Dans l’écrin douillet d’un intérieur tapissé de toile de Jouy, une boîte à couture, un pèle-pomme, un œil-de-tigre (une amulette), un parapluie et une lampe prennent la parole, en l’absence de la propriétaire des lieux. « Nous, les objets, quelques-uns, ce soir, on va sortir de notre silence. On a des choses à vous dire », déclare Hervé Pierre dans le rôle du pèle-pomme. Christine Montalbetti, auteure de la pièce, renouvelle l’expérience poétique de Francis Ponge dans Le parti-pris des choses. En écoutant la musique de ces petits riens on revoie certains témoins de notre enfance, la boîte à musique, les rubans des êtres aimés qui ne sont plus, leurs sourires, leurs silhouettes dans la cuisine, entourées du bric-à-brac familier, l’odeur des fruits et des fleurs.

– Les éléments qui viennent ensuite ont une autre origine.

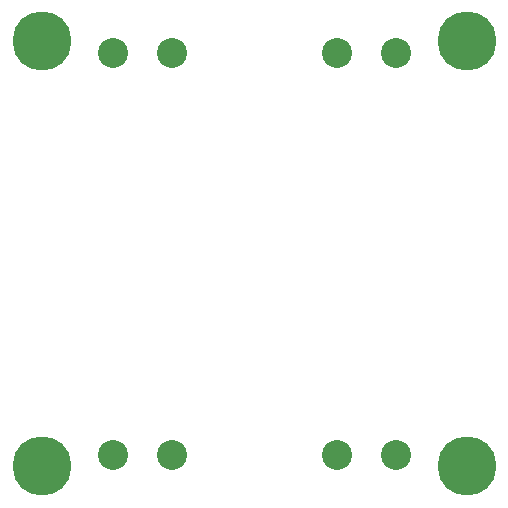
<source format=gbr>
G04 #@! TF.FileFunction,Copper,L2,Bot,Signal*
%FSLAX46Y46*%
G04 Gerber Fmt 4.6, Leading zero omitted, Abs format (unit mm)*
G04 Created by KiCad (PCBNEW 4.0.5) date 03/12/17 12:42:56*
%MOMM*%
%LPD*%
G01*
G04 APERTURE LIST*
%ADD10C,0.150000*%
%ADD11C,5.000000*%
%ADD12C,2.540000*%
G04 APERTURE END LIST*
D10*
D11*
X159000000Y-120000000D03*
X195000000Y-84000000D03*
X195000000Y-120000000D03*
D12*
X184000000Y-85000000D03*
X189000000Y-85000000D03*
X189000000Y-119000000D03*
X184000000Y-119000000D03*
X170000000Y-119000000D03*
X165000000Y-119000000D03*
D11*
X159000000Y-84000000D03*
D12*
X165000000Y-85000000D03*
X170000000Y-85000000D03*
M02*

</source>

Rien de mièvre dans cette mise en scène minimaliste, même si la succession des monologues peut paraître répétitive dans la dernière partie de la pièce. Les objets en miroir renvoient à nos propres rapports de servitude, à notre peur de la relégation et à la passion de la liberté. Mais surtout ils nous rappellent la puissance vitale du rêve ; Pierre Louis-Calixte, le parapluie, esquisse quelque pas de danse tout en rêvant d’être un cerf volant, « Je chante sous la pluie, Je chante simplement sous la pluie, quelle sensation magnifique !, je suis heureux de nouveau » ; le refrain de Singing in the rain* résonne avec la couleur des jours heureux. Dans son ouvrage Psychanalyse de l’image, Serge Tisseron*, à la suite du philosophe Bergson, développe l’idée que les images ont une puissance de sensorialité, de mémoire, de désir. Il en est de même pour les objets symboliques, à qui les cinq comédiens ont choisi de rendre la parole. Misère et sublimation de la condition d’objet. « Ça doit être si beau d’avoir une vie sexuelle, dit Anna Cervincka dans le rôle de la lampe. La complexité des personnes vivantes, ça me tue. » Christine Montalbetti s’est entretenue avec chaque comédien sur les objets qui ont compté pour eux ; elle a ensuite construit un texte tissé de leurs imaginaires réciproques à déguster comme les contes de notre enfance.
Sylvie Boursier
Photo © V. Pontet, coll. Comédie-Française
La conférence des objets, création 2019 mise en scène par Christine Montalbetti au Studio de la Comédie-Française du 28 novembre 2019 au 05 janvier 2020. Reprise à prévoir.
La Conférence des objets, de Christine Montalbetti, éditions POL, 2019.
*Chanson fétiche du film Chantons sous la pluie de Stanely Donen et Gene Kelly, 1952.
*Psychanalyse de l’image, de Serge Tisseron, éditions Dunod, 1995.